[Dataset entries]
>> START
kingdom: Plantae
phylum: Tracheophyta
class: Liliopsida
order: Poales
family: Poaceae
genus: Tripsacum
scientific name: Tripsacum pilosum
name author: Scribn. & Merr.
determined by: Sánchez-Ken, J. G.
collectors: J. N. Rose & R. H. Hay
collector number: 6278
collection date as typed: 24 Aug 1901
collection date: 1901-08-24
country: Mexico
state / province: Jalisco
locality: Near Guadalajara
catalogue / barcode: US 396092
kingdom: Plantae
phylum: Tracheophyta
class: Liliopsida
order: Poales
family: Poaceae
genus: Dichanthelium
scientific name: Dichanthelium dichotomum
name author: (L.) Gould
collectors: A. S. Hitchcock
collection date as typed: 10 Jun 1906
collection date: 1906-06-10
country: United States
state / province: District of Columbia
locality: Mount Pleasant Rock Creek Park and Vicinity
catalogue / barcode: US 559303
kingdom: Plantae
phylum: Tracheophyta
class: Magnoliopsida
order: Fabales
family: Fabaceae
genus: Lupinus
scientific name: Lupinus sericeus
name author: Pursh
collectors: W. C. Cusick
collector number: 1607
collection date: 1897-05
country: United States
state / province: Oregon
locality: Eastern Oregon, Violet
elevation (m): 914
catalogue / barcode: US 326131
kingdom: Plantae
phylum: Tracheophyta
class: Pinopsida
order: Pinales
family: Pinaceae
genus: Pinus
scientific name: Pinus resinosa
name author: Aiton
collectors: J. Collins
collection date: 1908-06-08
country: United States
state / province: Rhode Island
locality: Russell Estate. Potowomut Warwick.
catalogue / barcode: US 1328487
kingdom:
>> END
Copy word for word the lines from the start of the entries above through the line containing "scientific name: Dichanthelium dichotomum", including that line.

kingdom: Plantae
phylum: Tracheophyta
class: Liliopsida
order: Poales
family: Poaceae
genus: Tripsacum
scientific name: Tripsacum pilosum
name author: Scribn. & Merr.
determined by: Sánchez-Ken, J. G.
collectors: J. N. Rose & R. H. Hay
collector number: 6278
collection date as typed: 24 Aug 1901
collection date: 1901-08-24
country: Mexico
state / province: Jalisco
locality: Near Guadalajara
catalogue / barcode: US 396092
kingdom: Plantae
phylum: Tracheophyta
class: Liliopsida
order: Poales
family: Poaceae
genus: Dichanthelium
scientific name: Dichanthelium dichotomum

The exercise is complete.